» **Document segment**:
++++++
In this case involving the enforcement of a predispute arbitration clause in a client agreement executed in the purchase of securities, we address the procedures by which petitions to compel arbitration (Code Civ. Proc., § 1281.2) are to be determined in the superior courts. We conclude that while the client agreements here are subject to the United States Arbitration Act (9 U.S.C. § 1-16), the federal provision for a jury trial of questions regarding the existence of an arbitration agreement (9 U.S.C. § 4) does not operate in California state courts. We further conclude the state constitutional guarantees of due process of law and jury trial (Cal. Const., art. I, §§ 7, 16) do not entitle a party opposing arbitration to a jury trial on the existence or validity of the arbitration agreement. Rather, these questions are to be resolved by the trial court in the manner provided for the hearing and decision of motions (Code Civ. Proc., § 1290.2), either on the basis of affidavits or declarations or, in the exercise of the court's discretion where necessary to resolve material conflicts in the written evidence, upon live testimony.

On the merits of defendants' petition to compel arbitration, plaintiffs claim the arbitration agreements are void for fraud in their execution. We hold most of the plaintiffs did not present legally sufficient evidence that they reasonably relied on fraudulent representations as to the essential character of the client agreements they signed, so as to render the agreements void for fraud in the execution. (C.I.T. Corporation v. Panac (1944) 25 Cal.2d 547, 548-549 [154 P.2d 710, 160 A.L.R. 1285].) We will conclude the petition to compel arbitration should be granted as to these plaintiffs. A smaller number of plaintiffs have presented potentially sufficient evidence of fraud in the execution; as to these plaintiffs, we will conclude a remand for additional fact finding is required.
++++++
» **Supplied information**:
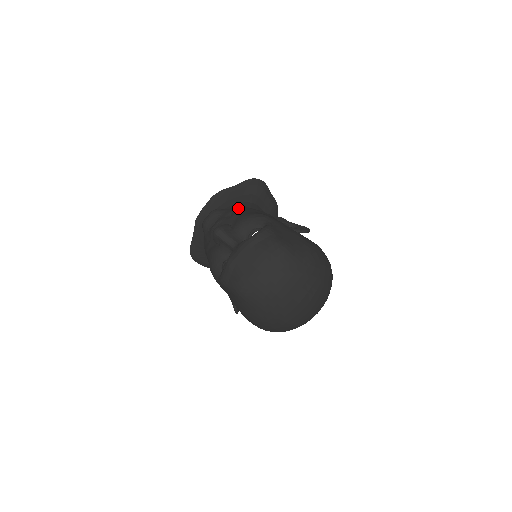
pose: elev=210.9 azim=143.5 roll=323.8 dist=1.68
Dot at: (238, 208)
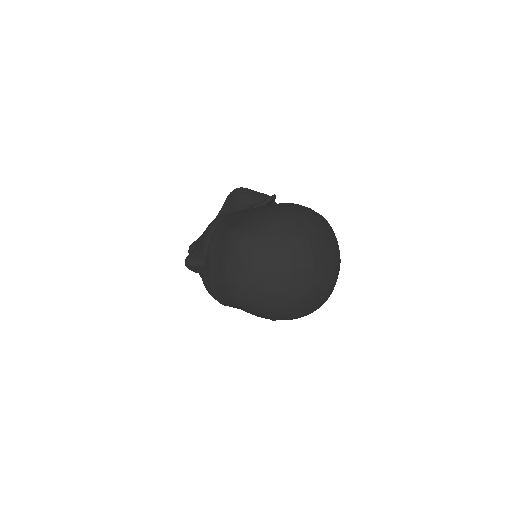
Dot at: occluded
++++++
» **Exercises**:
**1.** In the opinion excerpt, what does the court say is required for the smaller number of plaintiffs who presented potentially sufficient evidence of fraud in the execution?
**2.** Reproduce the passage of the opinion excerpt between "On the merits" and "finding is required.", inclusive, without altering any wording.

» **The solutions**:
**1.** A remand for additional fact finding.

**2.**
On the merits of defendants' petition to compel arbitration, plaintiffs claim the arbitration agreements are void for fraud in their execution. We hold most of the plaintiffs did not present legally sufficient evidence that they reasonably relied on fraudulent representations as to the essential character of the client agreements they signed, so as to render the agreements void for fraud in the execution. (C.I.T. Corporation v. Panac (1944) 25 Cal.2d 547, 548-549 [154 P.2d 710, 160 A.L.R. 1285].) We will conclude the petition to compel arbitration should be granted as to these plaintiffs. A smaller number of plaintiffs have presented potentially sufficient evidence of fraud in the execution; as to these plaintiffs, we will conclude a remand for additional fact finding is required.